J.-M. Lefebvre : N. Sarkozy affirmait, ce matin, que le gouvernement maintenait le CIP. En tant que président de la CFTC, que souhaitez-vous ?

A. Deleu : Je crois que la question est presque secondaire, parce que, dans la discussion que nous avons avec le gouvernement, il apparaît clairement que ce qui posait problème dans le CIP peut disparaître : abrogation du contenu ou du décret, je laisse le gouvernement juge. En revanche, il faut effectivement éliminer de ce texte tout ce qui peut donner la perception d'un SMIC-jeunes.

J.-M. Lefebvre : Vous parlez des contacts avec le gouvernement. Cela continue ? Il y a une concertation dans l'ombre ?
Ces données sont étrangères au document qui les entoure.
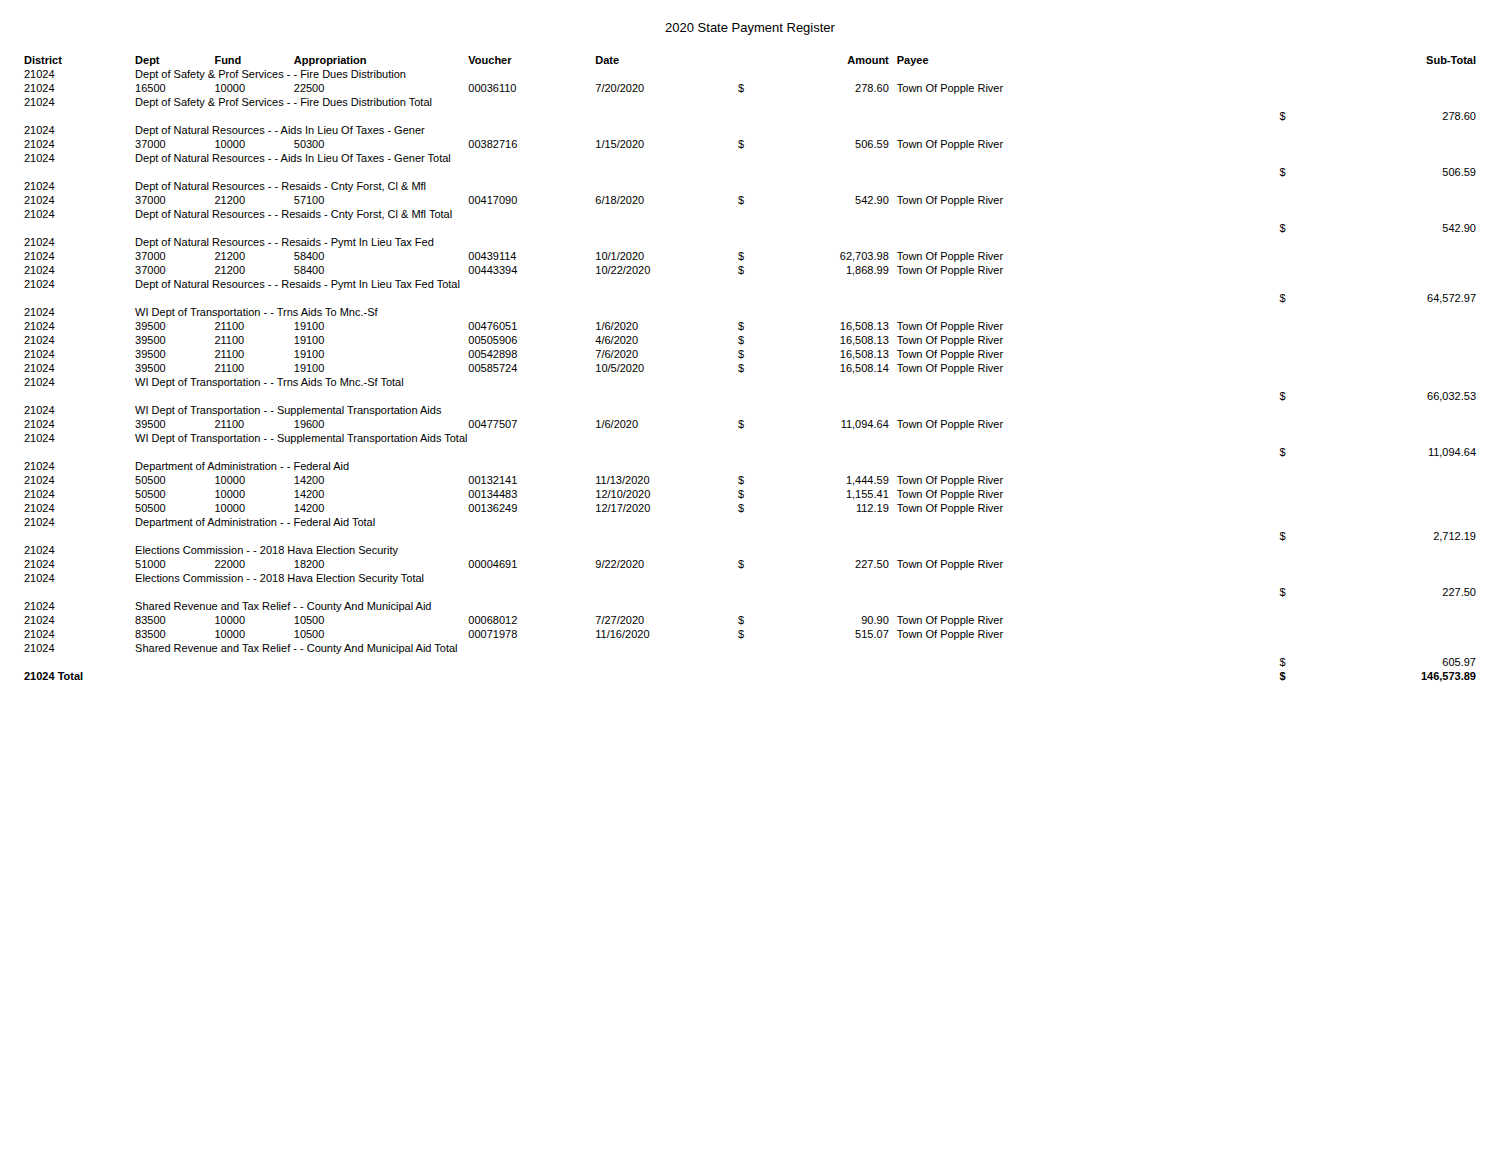2020 State Payment Register
| District | Dept | Fund | Appropriation | Voucher | Date | | Amount | Payee | Sub-Total |
| --- | --- | --- | --- | --- | --- | --- | --- | --- | --- |
| 21024 | Dept of Safety & Prof Services - - Fire Dues Distribution | |
| 21024 | 16500 | 10000 | 22500 | 00036110 | 7/20/2020 | $ | 278.60 | Town Of Popple River | |
| 21024 | Dept of Safety & Prof Services - - Fire Dues Distribution Total | |
| | | | | | | | | $ | 278.60 |
| 21024 | Dept of Natural Resources - - Aids In Lieu Of Taxes - Gener | |
| 21024 | 37000 | 10000 | 50300 | 00382716 | 1/15/2020 | $ | 506.59 | Town Of Popple River | |
| 21024 | Dept of Natural Resources - - Aids In Lieu Of Taxes - Gener Total | |
| | | | | | | | | $ | 506.59 |
| 21024 | Dept of Natural Resources - - Resaids - Cnty Forst, Cl & Mfl | |
| 21024 | 37000 | 21200 | 57100 | 00417090 | 6/18/2020 | $ | 542.90 | Town Of Popple River | |
| 21024 | Dept of Natural Resources - - Resaids - Cnty Forst, Cl & Mfl Total | |
| | | | | | | | | $ | 542.90 |
| 21024 | Dept of Natural Resources - - Resaids - Pymt In Lieu Tax Fed | |
| 21024 | 37000 | 21200 | 58400 | 00439114 | 10/1/2020 | $ | 62,703.98 | Town Of Popple River | |
| 21024 | 37000 | 21200 | 58400 | 00443394 | 10/22/2020 | $ | 1,868.99 | Town Of Popple River | |
| 21024 | Dept of Natural Resources - - Resaids - Pymt In Lieu Tax Fed Total | |
| | | | | | | | | $ | 64,572.97 |
| 21024 | WI Dept of Transportation - - Trns Aids To Mnc.-Sf | |
| 21024 | 39500 | 21100 | 19100 | 00476051 | 1/6/2020 | $ | 16,508.13 | Town Of Popple River | |
| 21024 | 39500 | 21100 | 19100 | 00505906 | 4/6/2020 | $ | 16,508.13 | Town Of Popple River | |
| 21024 | 39500 | 21100 | 19100 | 00542898 | 7/6/2020 | $ | 16,508.13 | Town Of Popple River | |
| 21024 | 39500 | 21100 | 19100 | 00585724 | 10/5/2020 | $ | 16,508.14 | Town Of Popple River | |
| 21024 | WI Dept of Transportation - - Trns Aids To Mnc.-Sf Total | |
| | | | | | | | | $ | 66,032.53 |
| 21024 | WI Dept of Transportation - - Supplemental Transportation Aids | |
| 21024 | 39500 | 21100 | 19600 | 00477507 | 1/6/2020 | $ | 11,094.64 | Town Of Popple River | |
| 21024 | WI Dept of Transportation - - Supplemental Transportation Aids Total | |
| | | | | | | | | $ | 11,094.64 |
| 21024 | Department of Administration - - Federal Aid | |
| 21024 | 50500 | 10000 | 14200 | 00132141 | 11/13/2020 | $ | 1,444.59 | Town Of Popple River | |
| 21024 | 50500 | 10000 | 14200 | 00134483 | 12/10/2020 | $ | 1,155.41 | Town Of Popple River | |
| 21024 | 50500 | 10000 | 14200 | 00136249 | 12/17/2020 | $ | 112.19 | Town Of Popple River | |
| 21024 | Department of Administration - - Federal Aid Total | |
| | | | | | | | | $ | 2,712.19 |
| 21024 | Elections Commission - - 2018 Hava Election Security | |
| 21024 | 51000 | 22000 | 18200 | 00004691 | 9/22/2020 | $ | 227.50 | Town Of Popple River | |
| 21024 | Elections Commission - - 2018 Hava Election Security Total | |
| | | | | | | | | $ | 227.50 |
| 21024 | Shared Revenue and Tax Relief - - County And Municipal Aid | |
| 21024 | 83500 | 10000 | 10500 | 00068012 | 7/27/2020 | $ | 90.90 | Town Of Popple River | |
| 21024 | 83500 | 10000 | 10500 | 00071978 | 11/16/2020 | $ | 515.07 | Town Of Popple River | |
| 21024 | Shared Revenue and Tax Relief - - County And Municipal Aid Total | |
| | | | | | | | | $ | 605.97 |
| 21024 Total | | | | | | | | $ | 146,573.89 |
A. Deleu : Il faut essayer d'organiser une sortie de cette crise qui soit efficace, et donc, effectivement, nous travaillons à ce que, au bout du compte, les jeunes soient gagnants dans l'affaire, à ce que les systèmes d'insertion qui sont en place soient de bons systèmes, de meilleurs systèmes pour les jeunes.
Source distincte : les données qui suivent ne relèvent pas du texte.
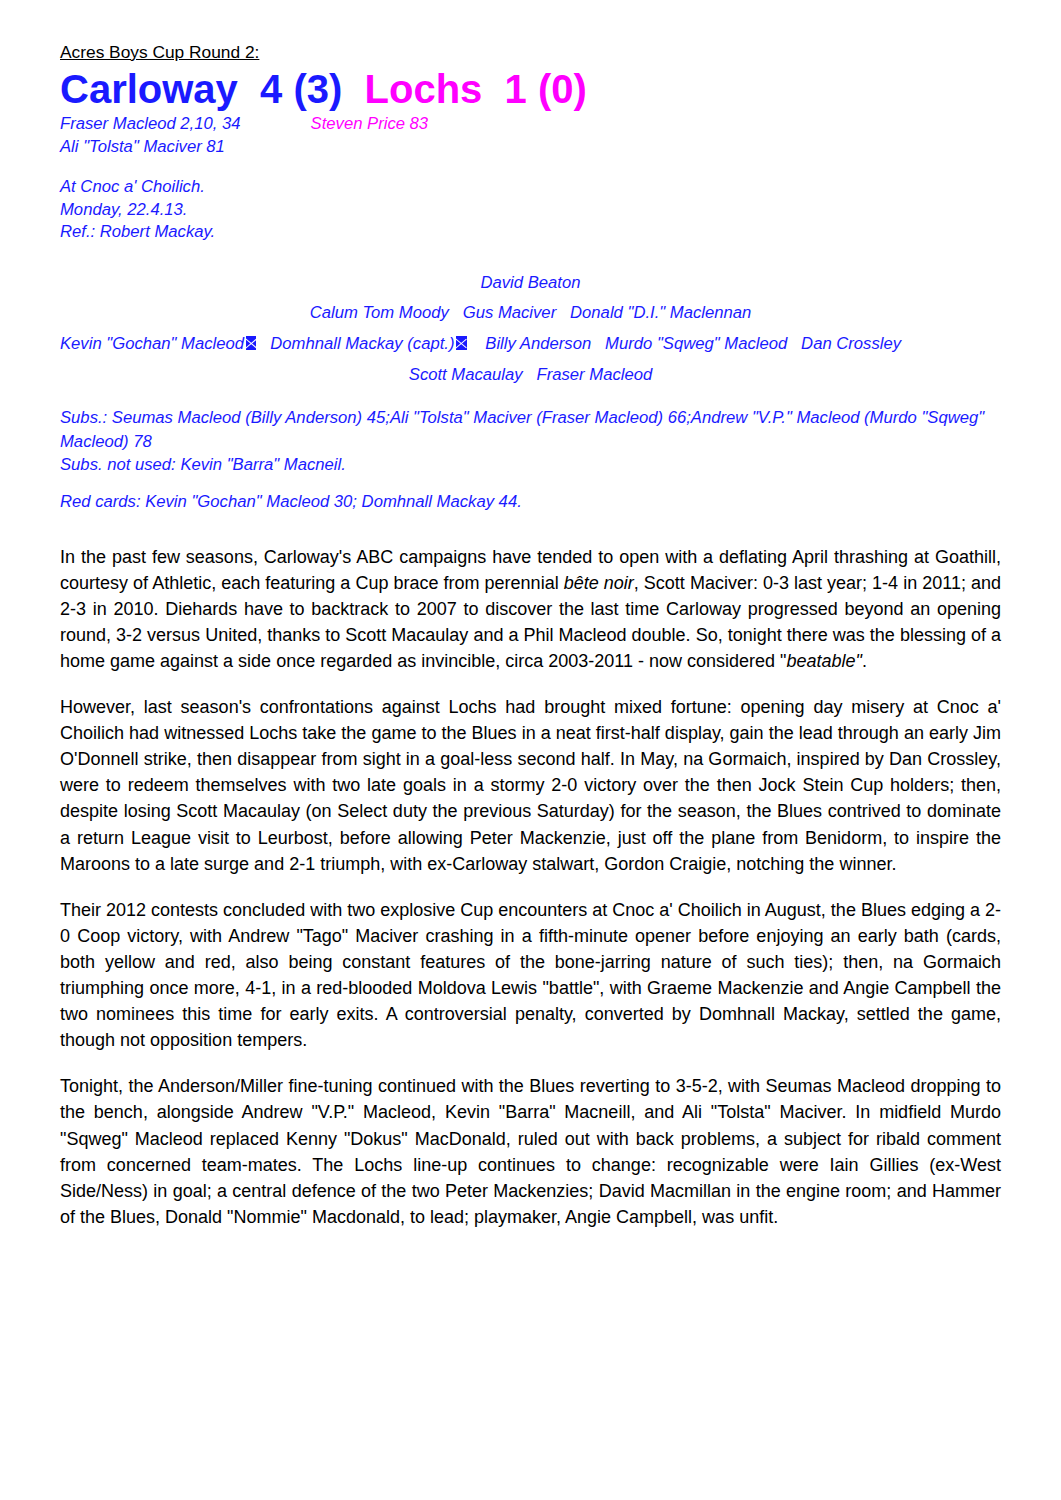Acres Boys Cup Round 2:
Carloway 4 (3) Lochs 1 (0)
| Fraser Macleod 2,10, 34 | | Steven Price 83 |
| Ali "Tolsta" Maciver 81 | | |
At Cnoc a' Choilich.
Monday, 22.4.13.
Ref.: Robert Mackay.
David Beaton
Calum Tom Moody Gus Maciver Donald "D.I." Maclennan
Kevin "Gochan" Macleod Domhnall Mackay (capt.) Billy Anderson Murdo "Sqweg" Macleod Dan Crossley
Scott Macaulay Fraser Macleod
Subs.: Seumas Macleod (Billy Anderson) 45;Ali "Tolsta" Maciver (Fraser Macleod) 66;Andrew "V.P." Macleod (Murdo "Sqweg" Macleod) 78
Subs. not used: Kevin "Barra" Macneil.
Red cards: Kevin "Gochan" Macleod 30; Domhnall Mackay 44.
In the past few seasons, Carloway's ABC campaigns have tended to open with a deflating April thrashing at Goathill, courtesy of Athletic, each featuring a Cup brace from perennial bête noir, Scott Maciver: 0-3 last year; 1-4 in 2011; and 2-3 in 2010. Diehards have to backtrack to 2007 to discover the last time Carloway progressed beyond an opening round, 3-2 versus United, thanks to Scott Macaulay and a Phil Macleod double. So, tonight there was the blessing of a home game against a side once regarded as invincible, circa 2003-2011 - now considered "beatable".
However, last season's confrontations against Lochs had brought mixed fortune: opening day misery at Cnoc a' Choilich had witnessed Lochs take the game to the Blues in a neat first-half display, gain the lead through an early Jim O'Donnell strike, then disappear from sight in a goal-less second half. In May, na Gormaich, inspired by Dan Crossley, were to redeem themselves with two late goals in a stormy 2-0 victory over the then Jock Stein Cup holders; then, despite losing Scott Macaulay (on Select duty the previous Saturday) for the season, the Blues contrived to dominate a return League visit to Leurbost, before allowing Peter Mackenzie, just off the plane from Benidorm, to inspire the Maroons to a late surge and 2-1 triumph, with ex-Carloway stalwart, Gordon Craigie, notching the winner.
Their 2012 contests concluded with two explosive Cup encounters at Cnoc a' Choilich in August, the Blues edging a 2-0 Coop victory, with Andrew "Tago" Maciver crashing in a fifth-minute opener before enjoying an early bath (cards, both yellow and red, also being constant features of the bone-jarring nature of such ties); then, na Gormaich triumphing once more, 4-1, in a red-blooded Moldova Lewis "battle", with Graeme Mackenzie and Angie Campbell the two nominees this time for early exits. A controversial penalty, converted by Domhnall Mackay, settled the game, though not opposition tempers.
Tonight, the Anderson/Miller fine-tuning continued with the Blues reverting to 3-5-2, with Seumas Macleod dropping to the bench, alongside Andrew "V.P." Macleod, Kevin "Barra" Macneill, and Ali "Tolsta" Maciver. In midfield Murdo "Sqweg" Macleod replaced Kenny "Dokus" MacDonald, ruled out with back problems, a subject for ribald comment from concerned team-mates. The Lochs line-up continues to change: recognizable were Iain Gillies (ex-West Side/Ness) in goal; a central defence of the two Peter Mackenzies; David Macmillan in the engine room; and Hammer of the Blues, Donald "Nommie" Macdonald, to lead; playmaker, Angie Campbell, was unfit.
J.-M. Lefebvre : N. Notat affirmait hier au Grand jury RTL-Le Monde que les engagements oraux étaient une bonne chose, mais que sa confédération souhaitait des textes écrits. Vous aussi ?

A. Deleu : Bien entendu. À l'heure qu'il est, nous n'avons pas d'engagement écrit, nous n'avons pas de projet définitif écrit. C'est pourquoi, bien sûr, la manifestation de jeudi est toujours nécessaire, puisqu'il n'y a pas d'accord à ce moment.

J.-M. Lefebvre : Vous aviez senti venir la tempête. Vous aviez aimé les autres confédérations C'est un peu le symbole d'une démarche mal engagée par le gouvernement ?

A. Deleu : Je crois que dans la discussion de septembre 93, il y avait tellement de choses sur la table que tout le monde n'a peut-être pas vu les répercussions que pourraient avoir un sujet aussi délicat que celui-là. C'est vrai que nous avions proposé à nos partenaires malheureusement, cela ne s'est pas fait – d'alerter le gouvernement à hauteur suffisante, sur le danger qui était là. Aujourd'hui, nous le voyons, l'affaire est venue. Il faut en tirer les leçons, et corriger le tir. Il ne s'agit pas de corriger le tir seulement sur ce point-là – ça c'est jeudi –, mais c'est en fait l'esprit de la loi quinquennale, qui est en cause. Le 17, c'est le SMIC-jeunes et ce n'est rien d'autre. Ce serait l'amalgame de faire autrement. Nous savons que, derrière, il faut que le gouvernement retienne la leçon de cette affaire. La concertation a eu lieu. On a longuement discuté cette affaire-là, pendant des heures, mais on n'a pas été entendu. Le problème est différent. Il est bien simple. C'est de prendre en compte cette question fondamentale : est-ce qu'on va continuer ou non à traiter l'emploi comme un marché en amenant le prix de la demande au prix de l'offre ? Tant que l'on fera cela, on sera dans l'impasse. Nous allons poser cette question au gouvernement.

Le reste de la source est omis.